Scientific storage must to reduce grain loss | India News

NEW DELHI: Punjab is a small state that makes an oversize contribution to India’s food security. With just 2% of India’s land area under agriculture, it contributes nearly onefourth of paddy and a third of wheat to the national pool, outperforming much bigger states. Yet, a fairly large percentage of Punjab’s grain output is lost before it reaches your table. Some of it is due to natural calamities, but the rest is largely avoidable loss.
Studies have shown that the loss of grain during harvesting, threshing, transportation and storage is quite significant. While an earlier estimate pegged this loss at 9. 3%, the Indian Grain Storage Management and Research Institute (IGSMRI) says postharvest losses amount to nearly 10%.

Among all the factors that lead to food waste, there’s one that can be easily fixed with investment – food storage. In a state like Punjab, the available storage space can’t keep up with the record production year after year, but more worrying is the shortage of storage facilities developed scientifically. Every year, thousands of tonnes of grain stored at the plinth level gets damaged.
While it is a huge monetary loss, it has some hidden environmental costs too. All the diesel used in tractors, pumps and harvesters to grow and harvest the lost grain at great environmental cost also goes waste. Fertilisers and pesticides pollute soil and water, so wasted grain just raises the environmental cost without any benefit.

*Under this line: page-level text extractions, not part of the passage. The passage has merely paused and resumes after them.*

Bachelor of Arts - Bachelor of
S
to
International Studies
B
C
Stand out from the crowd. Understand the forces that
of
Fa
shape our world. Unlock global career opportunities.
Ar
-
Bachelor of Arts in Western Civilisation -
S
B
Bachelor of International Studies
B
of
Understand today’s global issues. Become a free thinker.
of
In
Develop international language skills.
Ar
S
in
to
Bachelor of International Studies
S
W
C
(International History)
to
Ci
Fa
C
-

That’s why developing scientific storage facilities is key to reducing resource use, which is the third ‘R’ of circularity.

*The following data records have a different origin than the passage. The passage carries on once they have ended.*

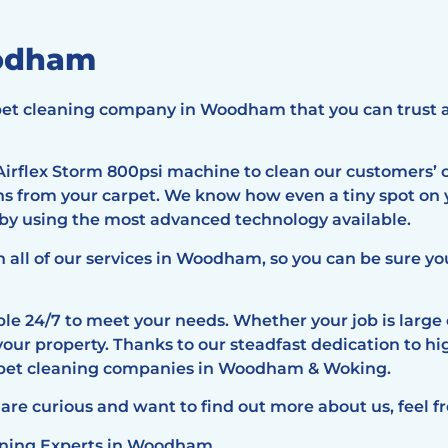
oodham
arpet cleaning company in Woodham that you can trust 
irflex Storm 800psi machine to clean our customers’ c
ens from your carpet. We know how even a tiny spot on
 by using the most advanced technology available.
n all of our services in Woodham, so you can be sure y
e 24/7 to meet your needs. Whether your job is large o
your property. Thanks to our steadfast dedication to h
arpet cleaning companies in Woodham & Woking.
 are curious and want to find out more about us, feel fr
eaning Experts in Woodham.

Over the years Punjab has also come to be blamed for north India’s air pollution at the onset of winter. The problem is related to the state’s role as the ‘granary of India’. Since the Green Revolution it has become entrenched in the wheat-paddy cycle. Its farmers don’t have enough time between the paddy and wheat seasons, so they burn paddy stubble to get their fields ready for the next crop.
But this approach does not gel with the fourth and fifth R’s of circularity – reuse and recycle. The vast amounts of crop residue that is burnt in Punjab’s fields every year – 20 million tonnes out of a total residue of 51 million tonnes – is biomass that can increase soil fertility as compost, reducing the need for fertilisers.
Some on-site and off-site processes for crop residue management have been put in place but they are yet to show results. Punjab Remote Sensing Centre recorded alarming levels of crop residue burning at the end of the past three paddy seasons.
The Punjab government has put in place several plans to reduce crop residue burning. These include making residue management machinery available and providing subsidy for its purchase. It is also preparing more scientific storage space. These measures should bear fruit in the coming years.